■ EXERCISE TEXT
★ ★ ★

I think about this, twenty years later — what was it that made the show a hit? What happened in the culture for it to capitalize on? And now, because I’m looking at it from a distance, I think it was a very uneasy time, not only in America, but the world. This was the first real sense we had of globalism. This was when NAFTA was signed. That was the year Lorena Bobbitt happened, and at that moment, we all believed you really could trust no one. While I wouldn’t call The X Files a punk-rock show, I would say it had some of that spirit.
Liz Phair, musician, Exile in Guyville
There was an ingrained sense that a scene was happening that was different than large arena rock, and I wanted to be a part of it, this distinct underground community of musicians. There was the feeling that music was being made by people not qualified to be stars, a feeling of empowerment. There was a huge wave of that for women as well. I don’t know if my record [Exile in Guyville] was a part of that big wave, but it was a visible one. Public Enemy just popped in my head: [raps] “Elvis was a hero to most/ But he never meant shit to me you see/ Straight-up racist that sucker was/ Simple and plain/ Mother fuck him and John Wayne/ Cause I’m black and I’m proud.” Why would I, as a white girl, be listening to that? And yet it had the same impact on anyone who was speaking out for themselves in a way that was not articulated before. That was the Zeitgeist, and it was a cool time.

★ ★ ★

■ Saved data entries

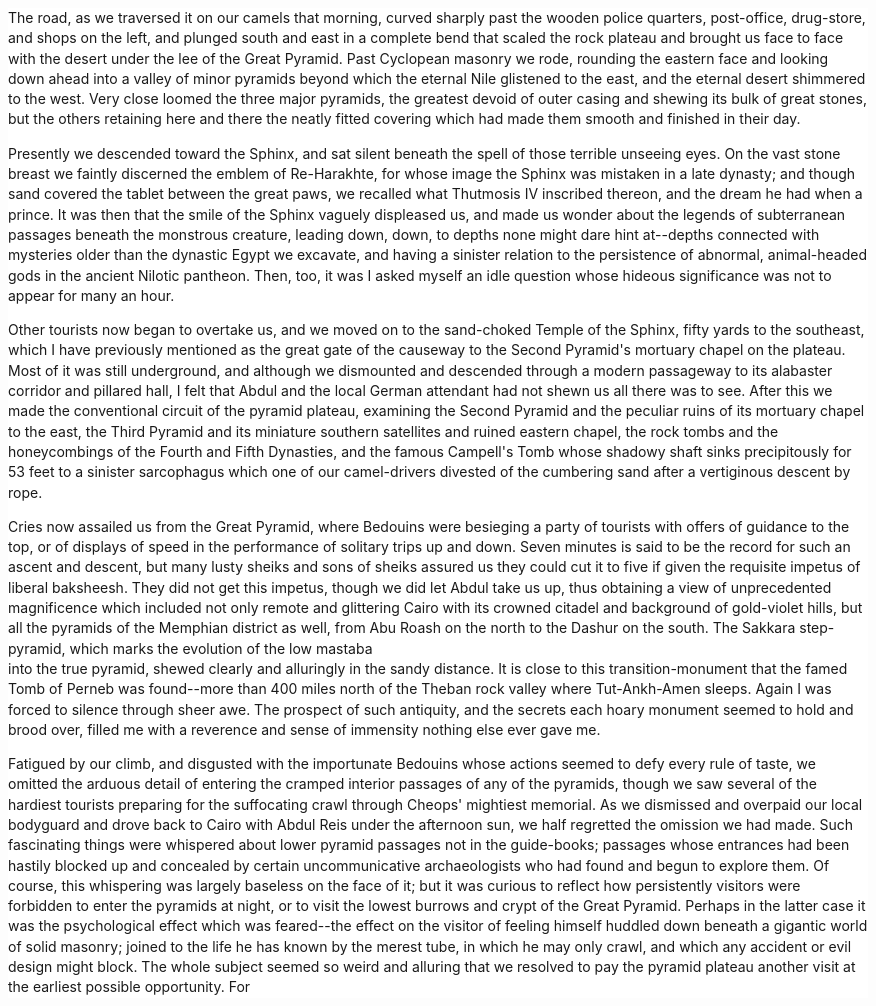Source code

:   The road, as we traversed it on our camels that morning, curved sharply past
the wooden police quarters, post-office, drug-store, and shops on the left, and plunged south
and east in a complete bend that scaled the rock plateau and brought us face to face with the
desert under the lee of the Great Pyramid. Past Cyclopean masonry we rode, rounding the eastern
face and looking down ahead into a valley of minor pyramids beyond which the eternal Nile glistened
to the east, and the eternal desert shimmered to the west. Very close loomed the three major
pyramids, the greatest devoid of outer casing and shewing its bulk of great stones, but the
others retaining here and there the neatly fitted covering which had made them smooth and finished
in their day.  

  Presently we descended toward the Sphinx, and sat silent beneath the spell
of those terrible unseeing eyes. On the vast stone breast we faintly discerned the emblem of
Re-Harakhte, for whose image the Sphinx was mistaken in a late dynasty; and though sand covered
the tablet between the great paws, we recalled what Thutmosis IV inscribed thereon, and the
dream he had when a prince. It was then that the smile of the Sphinx vaguely displeased us,
and made us wonder about the legends of subterranean passages beneath the monstrous creature,
leading down, down, to depths none might dare hint at--depths connected with mysteries
older than the dynastic Egypt we excavate, and having a sinister relation to the persistence
of abnormal, animal-headed gods in the ancient Nilotic pantheon. Then, too, it was I asked myself
an idle question whose hideous significance was not to appear for many an hour.  

  Other tourists now began to overtake us, and we moved on to the sand-choked
Temple of the Sphinx, fifty yards to the southeast, which I have previously mentioned as the
great gate of the causeway to the Second Pyramid's mortuary chapel on the plateau. Most
of it was still underground, and although we dismounted and descended through a modern passageway
to its alabaster corridor and pillared hall, I felt that Abdul and the local German attendant
had not shewn us all there was to see. After this we made the conventional circuit of the pyramid
plateau, examining the Second Pyramid and the peculiar ruins of its mortuary chapel to the east,
the Third Pyramid and its miniature southern satellites and ruined eastern chapel, the rock
tombs and the honeycombings of the Fourth and Fifth Dynasties, and the famous Campell's
Tomb whose shadowy shaft sinks precipitously for 53 feet to a sinister sarcophagus which one
of our camel-drivers divested of the cumbering sand after a vertiginous descent by rope.  

  Cries now assailed us from the Great Pyramid, where Bedouins were besieging
a party of tourists with offers of guidance to the top, or of displays of speed in the performance
of solitary trips up and down. Seven minutes is said to be the record for such an ascent and
descent, but many lusty sheiks and sons of sheiks assured us they could cut it to five if given
the requisite impetus of liberal   baksheesh.   They did not get this impetus, though we
did let Abdul take us up, thus obtaining a view of unprecedented magnificence which included
not only remote and glittering Cairo with its crowned citadel and background of gold-violet
hills, but all the pyramids of the Memphian district as well, from Abu Roash on the north to
the Dashur on the south. The Sakkara step-pyramid, which marks the evolution of the low   mastaba  
into the true pyramid, shewed clearly and alluringly in the sandy distance. It is close to this
transition-monument that the famed Tomb of Perneb was found--more than 400 miles north
of the Theban rock valley where Tut-Ankh-Amen sleeps. Again I was forced to silence through
sheer awe. The prospect of such antiquity, and the secrets each hoary monument seemed to hold
and brood over, filled me with a reverence and sense of immensity nothing else ever gave me.  

  Fatigued by our climb, and disgusted with the importunate Bedouins whose actions
seemed to defy every rule of taste, we omitted the arduous detail of entering the cramped interior
passages of any of the pyramids, though we saw several of the hardiest tourists preparing for
the suffocating crawl through Cheops' mightiest memorial. As we dismissed and overpaid
our local bodyguard and drove back to Cairo with Abdul Reis under the afternoon sun, we half
regretted the omission we had made. Such fascinating things were whispered about lower pyramid
passages not in the guide-books; passages whose entrances had been hastily blocked up and concealed
by certain uncommunicative archaeologists who had found and begun to explore them. Of course,
this whispering was largely baseless on the face of it; but it was curious to reflect how persistently
visitors were forbidden to enter the pyramids at night, or to visit the lowest burrows and crypt
of the Great Pyramid. Perhaps in the latter case it was the psychological effect which was feared--the
effect on the visitor of feeling himself huddled down beneath a gigantic world of solid masonry;
joined to the life he has known by the merest tube, in which he may only crawl, and which any
accident or evil design might block. The whole subject seemed so weird and alluring that we
resolved to pay the pyramid plateau another visit at the earliest possible opportunity. For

★ ★ ★

■ EXPLORE THE MATERIAL
A - Output the passage of the 1990s recollections between "I think about" and "of that spirit.", inclusive.
B - Give the listing lines from the start of the listing through the line holding "in their day.", inclusive, as a numbered list with blank lines skipped. Leave the pictures out.

■ RESULTS FOR THE EXERCISE
A -
I think about this, twenty years later — what was it that made the show a hit? What happened in the culture for it to capitalize on? And now, because I’m looking at it from a distance, I think it was a very uneasy time, not only in America, but the world. This was the first real sense we had of globalism. This was when NAFTA was signed. That was the year Lorena Bobbitt happened, and at that moment, we all believed you really could trust no one. While I wouldn’t call The X Files a punk-rock show, I would say it had some of that spirit.

B -
1. Source code
2. :   The road, as we traversed it on our camels that morning, curved sharply past
3. the wooden police quarters, post-office, drug-store, and shops on the left, and plunged south
4. and east in a complete bend that scaled the rock plateau and brought us face to face with the
5. desert under the lee of the Great Pyramid. Past Cyclopean masonry we rode, rounding the eastern
6. face and looking down ahead into a valley of minor pyramids beyond which the eternal Nile glistened
7. to the east, and the eternal desert shimmered to the west. Very close loomed the three major
8. pyramids, the greatest devoid of outer casing and shewing its bulk of great stones, but the
9. others retaining here and there the neatly fitted covering which had made them smooth and finished
10. in their day.  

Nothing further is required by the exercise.